Oysa Mahsun Korkmaz akademisinde bütün bu uygulamaları Sakine’ye yaptırtan Öcalan’dı. Ama o böyle anlatamıyor, suçu kendi yöntemsizliğinde ve Öcalan’ın piyonu haline gelmiş görevlilerde buluyor! Aynı oyunu, Öcalan’ın talimatıyla benim eşim bana yapmıştı. Sakine’de bunun tanığıydı.

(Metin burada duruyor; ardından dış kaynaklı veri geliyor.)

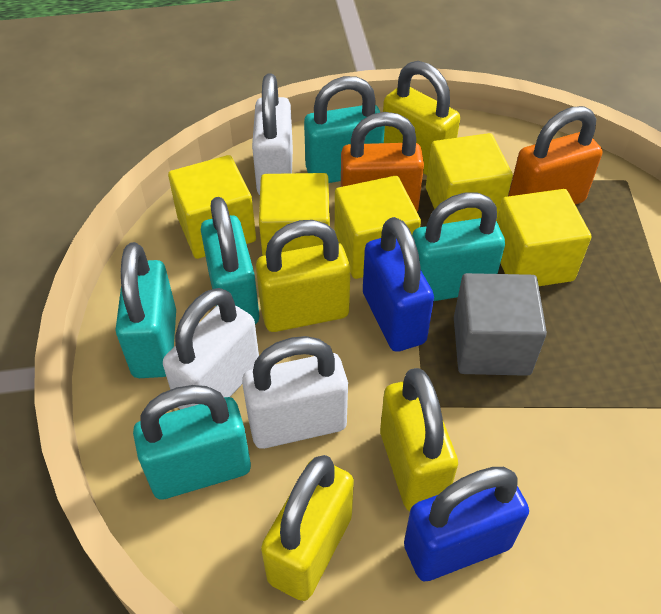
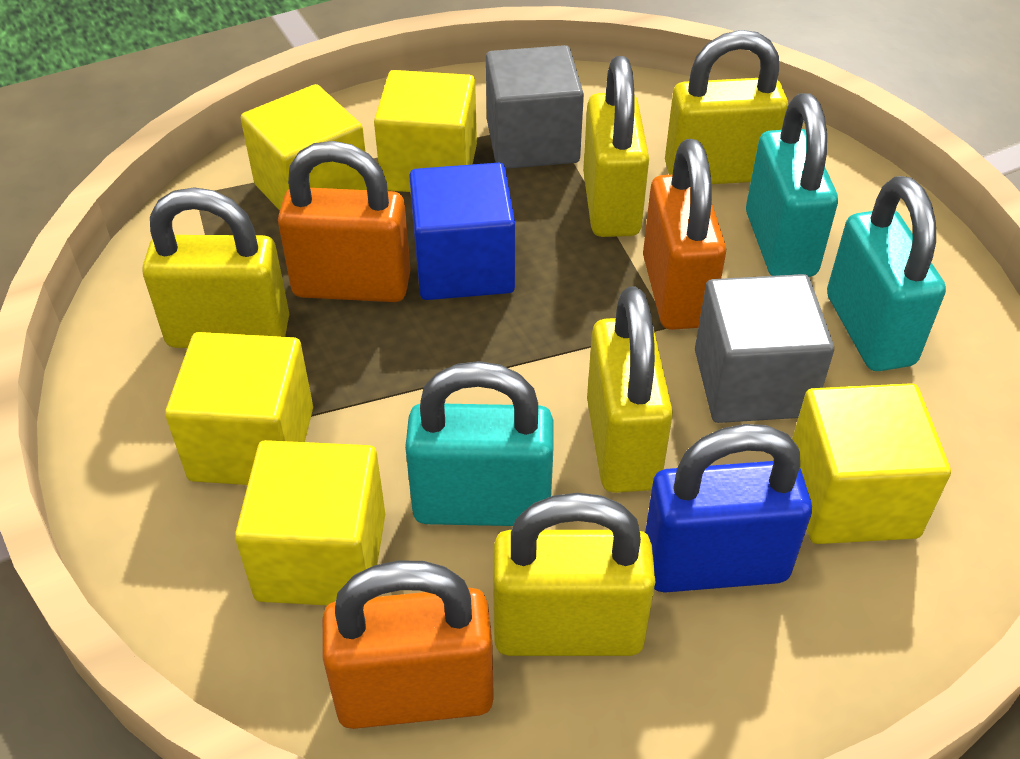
blue cube: 0 -> 1
blue padlock: 2 -> 1
grey cube: 1 -> 2
orange padlock: 2 -> 3
turquoise padlock: 5 -> 3
white padlock: 3 -> 0
yellow padlock: 4 -> 5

Ama Sakine bu tanıklığını da çarpıtarak, Öcalan’ın ‘bunlar basit karı koca kavgalarını ortamımıza dayatıyorlar’ yalanına destek sunacak biçimde kitapta anlatıyor:
“Ama Selim ve Aysel çok sahte bir rol üstlenmişlerdi. Yapay çelişkilerden kendi ilişkilerinden ne kadar sonuç çıkardıklarını anlatıp tecrübelerini (!) sunuyorlardı. Aysel tam bir cadı kazanı gibiydi. Biçim olarak bile uygun hale gelmişti.Usta oyuncular rollerini daha gizemli kılmak, daha çekici hale getirmek için kendilerini türlü biçimsizliklere sokuyorlardı.

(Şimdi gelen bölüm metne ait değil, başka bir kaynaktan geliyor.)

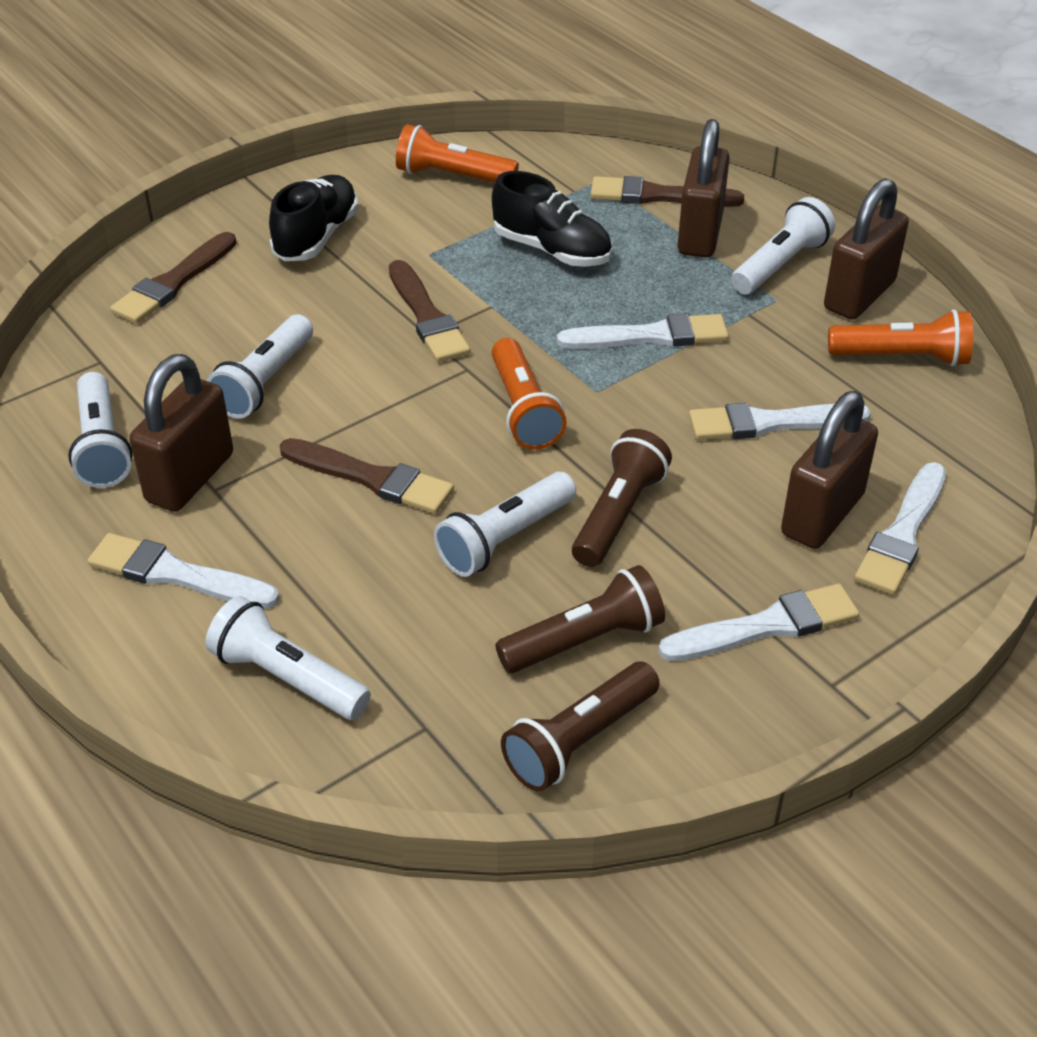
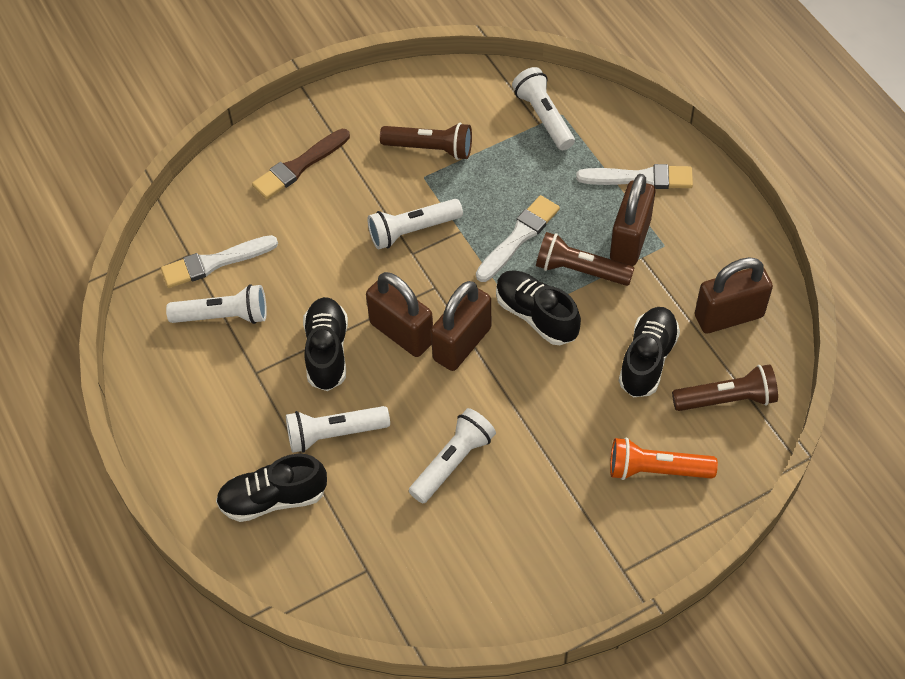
black shoe: 2 -> 4
brown brush: 4 -> 1
orange flashlight: 3 -> 1
white brush: 5 -> 3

Ama Aysel’in ki bir başkaydı. Bir insan kendini bu kadar mı çirkinleştirir tanrım! Hem beş buçuk yıl hastalığı nedeniyle kahrını çektiğim Aysel’di bunları yapan. Çamaşırlarını elini yüzünü yıkamaya kadar hizmet ettiğim Aysel’di. Şehadete ulaşmış haberini duyduğumda ağladığım, ona ithaf etmek üzere kitap yazdığım Aysel’di. Selim ikiyüzlülük etmezse, onu da devrimci militan, eş, sevgili ilan ettiği Aysel’ di.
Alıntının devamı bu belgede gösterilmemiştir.